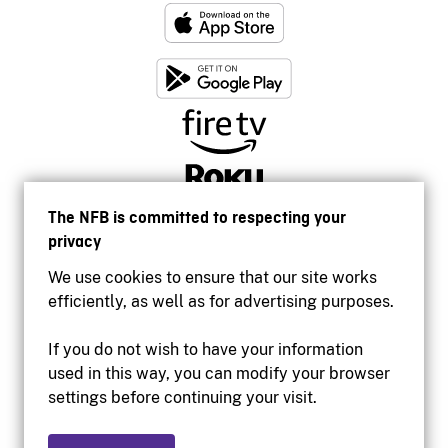
The NFB is committed to respecting your
privacy
We use cookies to ensure that our site works
efficiently, as well as for advertising purposes.
If you do not wish to have your information
used in this way, you can modify your browser
Accessibility
settings before continuing your visit.
Institutional website
Terms of use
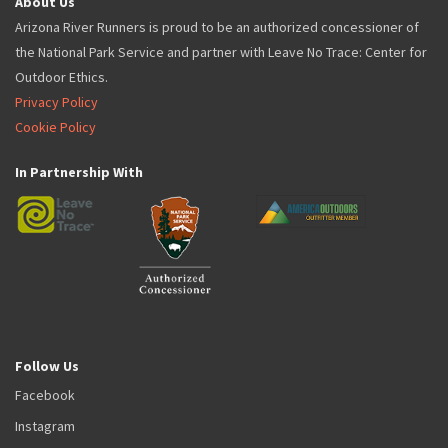
About Us
Arizona River Runners is proud to be an authorized concessioner of
the National Park Service and partner with Leave No Trace: Center for
Outdoor Ethics.
Privacy Policy
Cookie Policy
In Partnership With
Follow Us
Facebook
Instagram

● Your objective
Could you write out, exactly as given, the lines from the one holding "Privacy Policy" through the end of the listing, and nothing else?

● Answer space
Privacy Policy
Cookie Policy
In Partnership With
Follow Us
Facebook
Instagram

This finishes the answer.